*** Supplied records ***
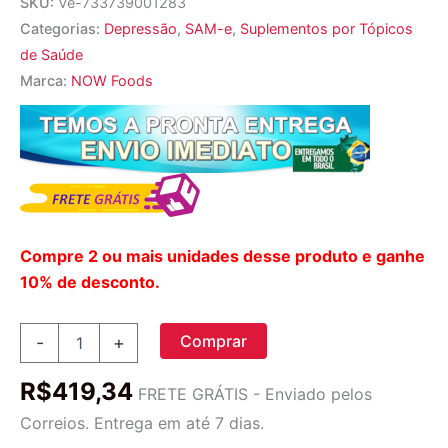
SKU:
Ve-733739001283
Categorias:
Depressão
,
SAM-e
,
Suplementos por Tópicos
de Saúde
Marca:
NOW Foods
Compre 2 ou mais unidades desse produto e ganhe
10% de desconto.
Now
Comprar
-
+
Foods
SAMe
R$
419,34
200
FRETE GRÁTIS - Enviado pelos
mg
Correios. Entrega em até 7 dias.
-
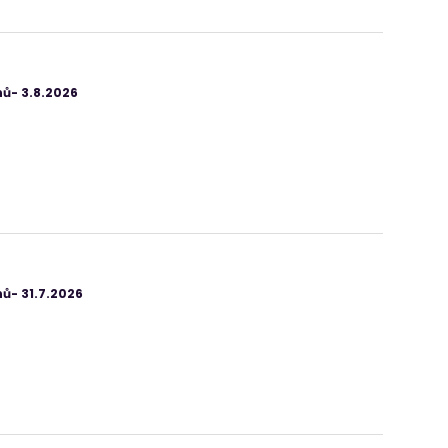
ů- 3.8.2026
ů- 31.7.2026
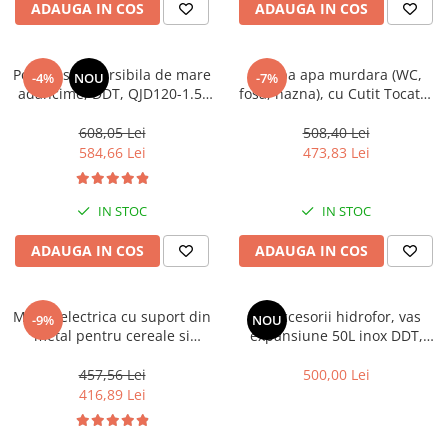
ADAUGA IN COS
ADAUGA IN COS
Pompa submersibila de mare
Pompa apa murdara (WC,
-4%
NOU
-7%
adancime, DDT, QJD120-1.5,
fosa, hazna), cu Cutit Tocator
1500 W, Inox, 8 turbine, apa
si Plutitor, DDT, WQCD-2-3.0,
curata + Presostat electronic
3000W + Furtun pompier, 20
608,05 Lei
508,40 Lei
metri, 2 toli,MAX 20m³/h
584,66 Lei
473,83 Lei
IN STOC
IN STOC
ADAUGA IN COS
ADAUGA IN COS
Moara electrica cu suport din
Kit accesorii hidrofor, vas
-9%
NOU
metal pentru cereale si
expansiune 50L inox DDT,
stiuleti, DDT-TOP,Cuva Mare,
presostat, manometru, racord
20 ciocanele, motor 4.2 kw,
5 cai bronz, furtun racord
457,56 Lei
500,00 Lei
3000 rpm, 320 kg/h, 4 site de
inox cu cot 60cm NU
416,89 Lei
rezerva, bonus sac,
surubelnita si perie. Buton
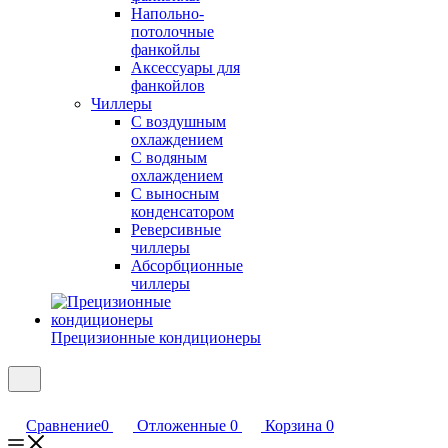
Напольно-
потолочные
фанкойлы
Аксессуары для
фанкойлов
Чиллеры
С воздушным
охлаждением
С водяным
охлаждением
С выносным
конденсатором
Реверсивные
чиллеры
Абсорбционные
чиллеры
Прецизионные кондиционеры
Сравнение
0
Отложенные
0
Корзина
0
*** End of Supplied records ***
### Assignment
Return every line of the listing above unchanged and in the same order. Leave out the pictures.

### Reply
SKU:
Ve-733739001283
Categorias:
Depressão
,
SAM-e
,
Suplementos por Tópicos
de Saúde
Marca:
NOW Foods
Compre 2 ou mais unidades desse produto e ganhe
10% de desconto.
Now
Comprar
-
+
Foods
SAMe
R$
419,34
200
FRETE GRÁTIS - Enviado pelos
mg
Correios. Entrega em até 7 dias.
-
ů- 3.8.2026
ů- 31.7.2026
ADAUGA IN COS
ADAUGA IN COS
Pompa submersibila de mare
Pompa apa murdara (WC,
-4%
NOU
-7%
adancime, DDT, QJD120-1.5,
fosa, hazna), cu Cutit Tocator
1500 W, Inox, 8 turbine, apa
si Plutitor, DDT, WQCD-2-3.0,
curata + Presostat electronic
3000W + Furtun pompier, 20
608,05 Lei
508,40 Lei
metri, 2 toli,MAX 20m³/h
584,66 Lei
473,83 Lei
IN STOC
IN STOC
ADAUGA IN COS
ADAUGA IN COS
Moara electrica cu suport din
Kit accesorii hidrofor, vas
-9%
NOU
metal pentru cereale si
expansiune 50L inox DDT,
stiuleti, DDT-TOP,Cuva Mare,
presostat, manometru, racord
20 ciocanele, motor 4.2 kw,
5 cai bronz, furtun racord
457,56 Lei
500,00 Lei
3000 rpm, 320 kg/h, 4 site de
inox cu cot 60cm NU
416,89 Lei
rezerva, bonus sac,
surubelnita si perie. Buton
Напольно-
потолочные
фанкойлы
Аксессуары для
фанкойлов
Чиллеры
С воздушным
охлаждением
С водяным
охлаждением
С выносным
конденсатором
Реверсивные
чиллеры
Абсорбционные
чиллеры
Прецизионные кондиционеры
Сравнение
0
Отложенные
0
Корзина
0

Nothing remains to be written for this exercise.